■ **Task directions**
Please switch "None" to "Not applicable" in the part of the rows that opens with the line containing "## Interrupt Functions" and runs through the end of the rows. Give that part again with nothing else changed.

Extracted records
- Opening Delimiter -

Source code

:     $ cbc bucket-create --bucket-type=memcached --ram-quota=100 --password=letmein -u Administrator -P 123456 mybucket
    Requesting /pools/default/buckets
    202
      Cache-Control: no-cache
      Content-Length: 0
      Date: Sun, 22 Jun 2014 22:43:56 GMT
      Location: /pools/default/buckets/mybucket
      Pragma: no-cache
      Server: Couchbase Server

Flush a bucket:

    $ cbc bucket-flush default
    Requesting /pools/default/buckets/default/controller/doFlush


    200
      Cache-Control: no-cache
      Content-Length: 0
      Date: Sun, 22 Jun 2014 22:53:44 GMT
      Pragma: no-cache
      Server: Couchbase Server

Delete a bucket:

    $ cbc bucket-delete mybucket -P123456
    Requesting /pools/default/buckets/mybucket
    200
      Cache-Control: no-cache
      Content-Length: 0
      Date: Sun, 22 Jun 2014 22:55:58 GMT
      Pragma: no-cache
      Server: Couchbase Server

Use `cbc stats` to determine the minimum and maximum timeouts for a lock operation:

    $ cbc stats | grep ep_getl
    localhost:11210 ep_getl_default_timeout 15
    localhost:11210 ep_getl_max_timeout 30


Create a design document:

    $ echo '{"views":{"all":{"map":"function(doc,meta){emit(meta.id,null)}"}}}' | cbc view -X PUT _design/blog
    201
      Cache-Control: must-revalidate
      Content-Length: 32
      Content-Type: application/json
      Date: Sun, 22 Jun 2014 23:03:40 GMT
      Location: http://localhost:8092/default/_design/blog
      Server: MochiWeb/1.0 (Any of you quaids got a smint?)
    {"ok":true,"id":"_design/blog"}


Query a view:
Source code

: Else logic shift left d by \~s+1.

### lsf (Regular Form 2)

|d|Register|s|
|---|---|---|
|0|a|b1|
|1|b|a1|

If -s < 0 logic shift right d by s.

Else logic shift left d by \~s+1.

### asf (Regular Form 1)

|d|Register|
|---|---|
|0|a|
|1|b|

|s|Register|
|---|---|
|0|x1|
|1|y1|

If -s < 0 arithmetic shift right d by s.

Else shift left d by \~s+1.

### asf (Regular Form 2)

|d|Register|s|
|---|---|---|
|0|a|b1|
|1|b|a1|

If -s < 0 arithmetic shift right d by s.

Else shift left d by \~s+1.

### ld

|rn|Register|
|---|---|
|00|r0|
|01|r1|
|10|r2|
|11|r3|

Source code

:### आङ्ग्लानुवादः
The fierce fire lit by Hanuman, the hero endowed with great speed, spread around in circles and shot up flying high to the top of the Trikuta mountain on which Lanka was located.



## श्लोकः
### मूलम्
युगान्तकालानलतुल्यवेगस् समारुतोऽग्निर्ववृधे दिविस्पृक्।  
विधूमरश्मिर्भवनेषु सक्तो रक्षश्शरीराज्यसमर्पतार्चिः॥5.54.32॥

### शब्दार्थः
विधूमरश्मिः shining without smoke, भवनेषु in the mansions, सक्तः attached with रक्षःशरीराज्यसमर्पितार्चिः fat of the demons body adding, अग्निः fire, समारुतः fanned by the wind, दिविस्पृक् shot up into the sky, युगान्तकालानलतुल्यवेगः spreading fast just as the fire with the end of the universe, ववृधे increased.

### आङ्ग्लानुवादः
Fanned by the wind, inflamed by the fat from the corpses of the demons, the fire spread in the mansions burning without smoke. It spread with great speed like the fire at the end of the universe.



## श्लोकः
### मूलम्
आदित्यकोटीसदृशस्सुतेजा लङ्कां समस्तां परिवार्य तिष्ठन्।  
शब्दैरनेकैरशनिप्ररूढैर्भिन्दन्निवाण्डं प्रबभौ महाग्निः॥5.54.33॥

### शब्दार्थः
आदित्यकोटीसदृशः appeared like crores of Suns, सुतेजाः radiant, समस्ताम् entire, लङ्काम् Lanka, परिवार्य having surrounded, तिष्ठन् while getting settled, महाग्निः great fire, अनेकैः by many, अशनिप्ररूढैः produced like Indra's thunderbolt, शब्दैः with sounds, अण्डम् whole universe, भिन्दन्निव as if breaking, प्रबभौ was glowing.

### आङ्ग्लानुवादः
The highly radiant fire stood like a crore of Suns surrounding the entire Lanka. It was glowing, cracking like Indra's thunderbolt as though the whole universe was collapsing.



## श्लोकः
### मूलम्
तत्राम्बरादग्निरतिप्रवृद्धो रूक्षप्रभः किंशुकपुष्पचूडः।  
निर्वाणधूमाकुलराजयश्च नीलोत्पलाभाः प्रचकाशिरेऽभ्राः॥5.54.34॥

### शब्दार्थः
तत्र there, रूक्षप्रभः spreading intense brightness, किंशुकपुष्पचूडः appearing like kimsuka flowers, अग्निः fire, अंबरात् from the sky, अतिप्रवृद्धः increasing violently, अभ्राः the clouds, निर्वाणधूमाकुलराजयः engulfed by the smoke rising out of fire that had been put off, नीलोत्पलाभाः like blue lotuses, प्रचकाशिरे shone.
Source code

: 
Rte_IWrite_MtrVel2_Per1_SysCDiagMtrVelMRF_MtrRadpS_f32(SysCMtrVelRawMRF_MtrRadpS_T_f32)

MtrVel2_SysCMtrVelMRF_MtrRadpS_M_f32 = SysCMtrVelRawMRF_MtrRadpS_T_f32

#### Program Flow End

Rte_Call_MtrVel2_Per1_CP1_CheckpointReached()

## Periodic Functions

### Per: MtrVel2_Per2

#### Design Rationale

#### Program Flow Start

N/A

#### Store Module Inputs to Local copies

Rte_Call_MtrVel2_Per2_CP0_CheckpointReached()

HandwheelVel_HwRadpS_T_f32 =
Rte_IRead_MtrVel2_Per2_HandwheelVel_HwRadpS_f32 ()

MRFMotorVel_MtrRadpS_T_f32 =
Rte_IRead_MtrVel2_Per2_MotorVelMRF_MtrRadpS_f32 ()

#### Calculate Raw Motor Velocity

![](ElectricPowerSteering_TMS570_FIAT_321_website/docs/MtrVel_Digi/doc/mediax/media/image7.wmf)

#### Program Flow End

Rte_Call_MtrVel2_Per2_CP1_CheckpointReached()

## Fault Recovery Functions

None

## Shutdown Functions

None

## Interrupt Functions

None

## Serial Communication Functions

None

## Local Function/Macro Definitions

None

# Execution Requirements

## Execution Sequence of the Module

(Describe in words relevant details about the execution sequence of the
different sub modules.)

- Closing Delimiter -

■ **Completed exercise**
## Interrupt Functions

Not applicable

## Serial Communication Functions

Not applicable

## Local Function/Macro Definitions

Not applicable

# Execution Requirements

## Execution Sequence of the Module

(Describe in words relevant details about the execution sequence of the
different sub modules.)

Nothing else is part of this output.